ATÉ OS CÉUS MENTEM

Em seu célebre sermão da 5ª. Dominga da Quaresma, pregado no Maranhão em 1654, o Pe. Antônio Vieira relata que Dom Fradique de Toledo, quando veio à Bahia no ano de 1625, tendo toda a armada em campo, admirado da inconstância do clima, teria exclamado: “en el Brasil hasta los cielos mienten”.

Segundo Vieira, a inconstância do tempo ainda é maior no Maranhão, onde o sol mente todos os dias. Pois, “amanhece o sol muito claro, prometendo um formoso dia, e dentro em uma hora se tolda o céu de nuvens e começa a chover como no mais entranhado inverno”. E Vieira prossegue mostrando que nesta terra, onde o sol mente tanto, os homens, influenciados por ele, acabam também mentindo. De tal sorte que no Maranhão não há verdade. Isto se entende porque o Maranhão até a primeira letra tem em comum com mentira. As duas palavras começam com “M”.

Nada mais atual do que falar de mentira. As CPIs, as delegacias, os tribunais, e o mundo da vida em geral nos confrontam diariamente com homens mentirosos. Mentem deputados, mentem governadores, mentem juízes, mentem advogados, mentem delegados, mente o povo. Mas o que é a mentira? Numa definição simples, mentira é a arte de enganar. Aristóteles e Tomás de Aquino nos ensinam que mentir é ou dizer demais, ou de menos sobre um fato, um objeto, ou sobre um ser. Neste sentido, até a Bíblia mente, pois sempre diz de menos sobre Deus. Outros dizem que a mentira é uma quimera, uma meia verdade. A exemplo, uma esfinge, um minotauro, uma sereia... Seres que não existem na natureza, que são metade homem, metade animal. O homem é verdadeiro, o animal também, mas as suas metades unidas são mentira. Mentira sempre é incoerência, em que o que está na minha mente, na minha convicção, não corresponde aos objetos, às palavras que se expressa ou aos seres. Mentira, portanto, é uma falsidade. Nos Evangelhos, Jesus é intolerante para com a falsidade, quando chama os fariseus de hipócritas e sepulcros caiados. Por fora bonitinhos, por dentro podres. Nunca se pode deixar de dizer a verdade a quem tem o direito de sabê-la, ou deve sabê-la. Nem mesmo é permitido mentir para salvar almas, como diz Vieira.
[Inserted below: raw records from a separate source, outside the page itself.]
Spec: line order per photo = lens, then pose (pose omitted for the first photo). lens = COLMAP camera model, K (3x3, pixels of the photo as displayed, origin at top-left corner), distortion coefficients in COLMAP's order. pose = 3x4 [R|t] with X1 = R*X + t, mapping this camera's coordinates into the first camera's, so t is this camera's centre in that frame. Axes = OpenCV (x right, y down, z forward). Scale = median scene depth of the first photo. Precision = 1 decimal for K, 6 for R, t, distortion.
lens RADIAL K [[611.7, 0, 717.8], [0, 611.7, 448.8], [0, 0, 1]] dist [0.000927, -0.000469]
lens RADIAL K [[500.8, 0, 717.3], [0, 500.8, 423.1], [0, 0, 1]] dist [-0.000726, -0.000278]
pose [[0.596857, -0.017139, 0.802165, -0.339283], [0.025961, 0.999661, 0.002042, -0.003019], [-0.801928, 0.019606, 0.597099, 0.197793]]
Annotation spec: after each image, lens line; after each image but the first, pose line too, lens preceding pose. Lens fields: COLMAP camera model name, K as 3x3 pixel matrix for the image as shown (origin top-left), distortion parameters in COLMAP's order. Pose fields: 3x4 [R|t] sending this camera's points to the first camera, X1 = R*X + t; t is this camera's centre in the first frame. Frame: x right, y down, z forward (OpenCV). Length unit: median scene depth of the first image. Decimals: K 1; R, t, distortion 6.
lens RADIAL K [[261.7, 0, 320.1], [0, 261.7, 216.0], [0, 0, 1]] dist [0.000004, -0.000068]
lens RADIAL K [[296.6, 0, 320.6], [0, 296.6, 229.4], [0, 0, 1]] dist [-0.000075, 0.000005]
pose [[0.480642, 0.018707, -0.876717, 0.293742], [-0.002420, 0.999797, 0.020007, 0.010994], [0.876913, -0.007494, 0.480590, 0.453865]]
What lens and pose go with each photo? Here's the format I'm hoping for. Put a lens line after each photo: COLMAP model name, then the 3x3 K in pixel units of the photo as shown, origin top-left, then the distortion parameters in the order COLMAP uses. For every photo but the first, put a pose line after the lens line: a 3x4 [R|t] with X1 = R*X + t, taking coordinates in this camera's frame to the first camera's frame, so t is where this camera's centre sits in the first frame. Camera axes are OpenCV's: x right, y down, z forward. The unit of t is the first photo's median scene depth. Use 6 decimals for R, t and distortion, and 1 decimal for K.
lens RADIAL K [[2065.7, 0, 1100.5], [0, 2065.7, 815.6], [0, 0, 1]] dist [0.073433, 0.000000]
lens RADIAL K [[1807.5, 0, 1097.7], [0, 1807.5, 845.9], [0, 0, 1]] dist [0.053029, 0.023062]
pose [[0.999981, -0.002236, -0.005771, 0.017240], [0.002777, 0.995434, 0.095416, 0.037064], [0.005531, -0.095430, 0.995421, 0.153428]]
Atribui-se ao Rei Davi, nos salmos bíblicos, a afirmação exagerada de que todos os homens são mentirosos. De fato o são, quando falam de Deus, pois as nossas palavras sobre Deus só conseguem dizer de menos. Mas, em relação ao nosso mundo, a Bíblia reconhece que existem muitos homens verazes. É convicção unânime da sabedoria humana que o homem é capaz de superar a mentira. Nisto se fundamenta toda a credibilidade no meio dos homens. E não ser mentiroso é muito fácil. Basta ser honrado. A valorização do homem honrado, honesto, digno, coerente e veraz é uma questão de cultura, de civilização. Se, no entanto, constatamos tanta mentira em nosso meio, isto significa que há carência de educação para a verdade. E, consequentemente, falta liberdade, pois somente a verdade liberta. Por falar em educação, nos vêm à mente os núcleos privilegiados da educação, que são as escolas e as universidades, templos do saber, da coerência, da busca da verdade. Em sua essência, lugares sem mentira.

Constatamos, no entanto, com Vieira, que “en el Brasil hasta los cielos mienten”. Nem os nossos centros acadêmicos estão imunes à incoerência e à mentira. Especialmente em tempos de rodízio de poder, mas também em supostas pesquisas, nas horas de provas, em que estudantes filam e procuram demonstrar que estudaram. As administrações acadêmicas deveriam ser exemplo de coerência, transparência, veracidade e rigorosidade em seus atos e suas palavras. Os estudantes não podem ser trapaceiros. A grande função do ensino, da educação, é forjar homens verazes, com horror à mentira. Será que esta função está sendo cumprida pelas instituições educacionais brasileiras, ou continuamos no estágio da expressão do general Dom Fradique de Toledo?

Inácio Strieder é Professor de Filosofia- Recife- PE.